Priority areas are already on the table across Asia’s coastal economies:
- Clean ports and shipping: shore power, green fuels, efficiency upgrades, and waste management to cut air pollution and marine litter.
- Climate-resilient infrastructure: nature-based defenses with mangrove restoration paired with elevated roads, resilient harbors, and floodable public spaces.
- Data and technology collaboration: satellite and drone monitoring for illegal fishing and reef stress, open ocean-data platforms, and training for coastal agencies.
- Sustainable aquaculture: lower-impact feeds, circular waste systems, disease control, and certification to meet rising market standards.
- Renewable energy at sea: responsibly sited offshore wind and tidal projects that avoid biodiversity hotspots and engage local fishers.
Such initiatives can knit economic interests to environmental outcomes, turning competition into co-investment in resilience. The key, he argues, is to keep climate risk front and center, ensuring that growth strategies align with adaptation and emissions reduction.

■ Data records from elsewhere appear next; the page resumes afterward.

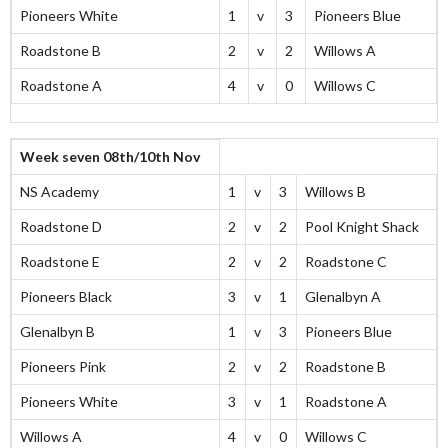
Pioneers White
1
v
3
Pioneers Blue
Roadstone B
2
v
2
Willows A
Roadstone A
4
v
0
Willows C
Week seven 08th/10th Nov
NS Academy
1
v
3
Willows B
Roadstone D
2
v
2
Pool Knight Shack
Roadstone E
2
v
2
Roadstone C
Pioneers Black
3
v
1
Glenalbyn A
Glenalbyn B
1
v
3
Pioneers Blue
Pioneers Pink
2
v
2
Roadstone B
Pioneers White
3
v
1
Roadstone A
Willows A
4
v
0
Willows C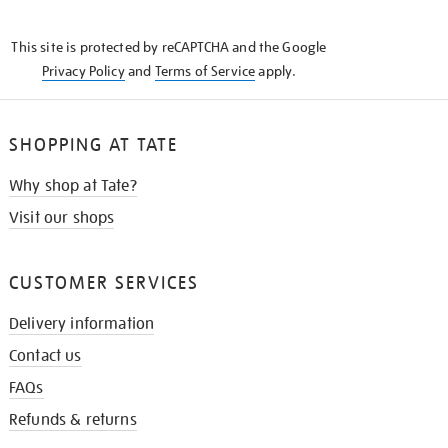
THE
KNOW
This site is protected by reCAPTCHA and the Google
Privacy Policy
and
Terms of Service
apply.
SHOPPING AT TATE
Why shop at Tate?
Visit our shops
CUSTOMER SERVICES
Delivery information
Contact us
FAQs
Refunds & returns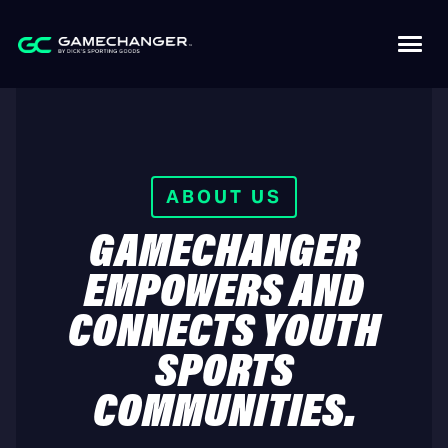
ABOUT US
GAMECHANGER
EMPOWERS AND
CONNECTS YOUTH
SPORTS
COMMUNITIES.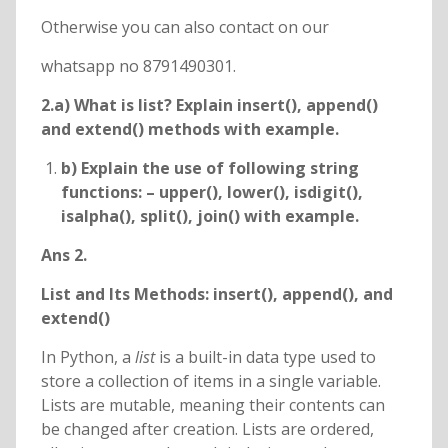
Otherwise you can also contact on our
whatsapp no 8791490301.
2.a) What is list? Explain insert(), append()
and extend() methods with example.
b) Explain the use of following string
functions: – upper(), lower(), isdigit(),
isalpha(), split(), join() with example.
Ans 2.
List and Its Methods: insert(), append(), and
extend()
In Python, a
list
is a built-in data type used to
store a collection of items in a single variable.
Lists are mutable, meaning their contents can
be changed after creation. Lists are ordered,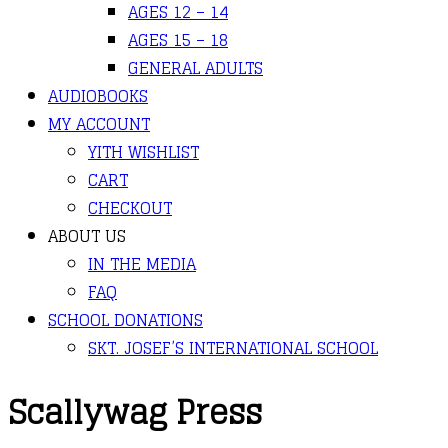
AGES 12 – 14
AGES 15 – 18
GENERAL ADULTS
AUDIOBOOKS
MY ACCOUNT
YITH WISHLIST
CART
CHECKOUT
ABOUT US
IN THE MEDIA
FAQ
SCHOOL DONATIONS
SKT. JOSEF’S INTERNATIONAL SCHOOL
Scallywag Press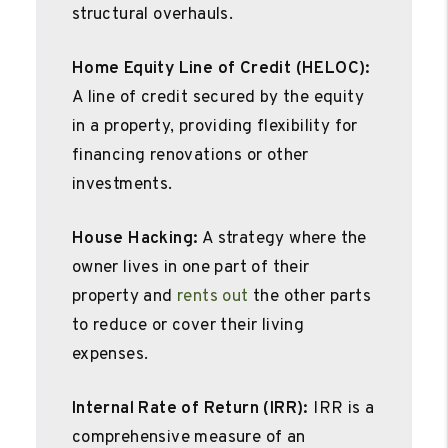
structural overhauls.
Home Equity Line of Credit (HELOC):
A line of credit secured by the equity
in a property, providing flexibility for
financing renovations or other
investments.
House Hacking:
A strategy where the
owner lives in one part of their
property and
rents out
the other parts
to reduce or cover their living
expenses.
Internal Rate of Return (IRR):
IRR is a
comprehensive measure of an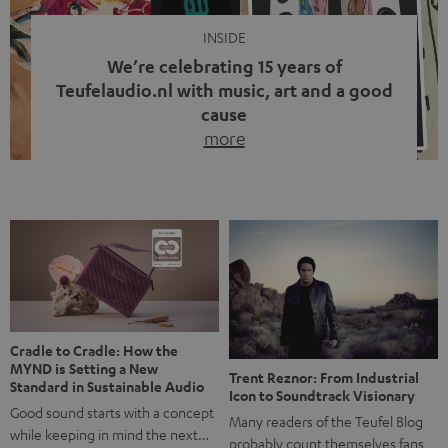
INSIDE
We’re celebrating 15 years of
Teufelaudio.nl with music, art and a good
cause
more
Fifteen years of Teufel Netherlands and the 10th
anniversary of our Dutch-language blog. Two great
milestones we’re proud of. But instead of just looking
back, we wanted to do something that fits what Teufel
stands for: celebrating the power of sound and giving
something back. Music is much more than just sounding
good. A song […]
Cradle to Cradle: How the
MYND is Setting a New
Trent Reznor: From Industrial
Standard in Sustainable Audio
Icon to Soundtrack Visionary
Good sound starts with a concept
Many readers of the Teufel Blog
while keeping in mind the next…
probably count themselves fans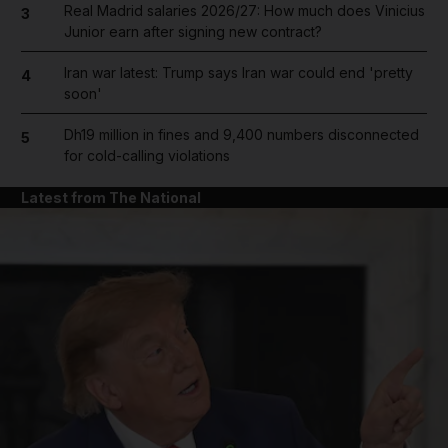
Real Madrid salaries 2026/27: How much does Vinicius
3
Junior earn after signing new contract?
Iran war latest: Trump says Iran war could end 'pretty
4
soon'
Dh19 million in fines and 9,400 numbers disconnected
5
for cold-calling violations
Latest from The National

A blueprint for collective action
Kasemsuvan’s call is less about grandstanding and more about getting the fundamentals right. A credible path forward blends diplomacy with day-to-day cooperation, grounded in science and community needs. Several principles emerge:
- Rule-based stability: finalize and operationalize practical mechanisms—like a COC—that reduce friction and enable joint work at sea.
- Science at the core: standardize monitoring, share data, and translate findings into policy and management decisions quickly.
- Mutual benefit: design projects that deliver tangible gains for coastal livelihoods, food security, and disaster preparedness.
- Transparency and reciprocity: ensure trade and technology partnerships raise environmental standards rather than offshore risk.
- Climate mainstreaming: treat sea-level rise, heat stress, and extreme weather as the baseline reality shaping all maritime decisions.
- Local voice: involve fishers, Indigenous communities, and youth in planning and stewardship to root policies in lived experience.
Choosing cooperation over drift
Time is short. Every year of delay tightens the climate vise on coasts and reefs, and every unmanaged incident at sea erodes trust. Kasemsuvan argues that the most feasible breakthroughs will come where interests overlap: cleaner seas, safer shipping, healthier fisheries, and resilient coastal economies. Success on those fronts can build momentum for thornier issues.
The oceans are already sending their signals—higher tides, harsher storms, bleached reefs. The region can answer with a new compact: measured by shared data, guided by clear rules, and energized by the understanding that stability and sustainability rise together. The choice, he suggests, is between incremental cooperation now or costlier crises later. For the communities lining Asia’s shores—and for generations still to come—the stakes could not be clearer.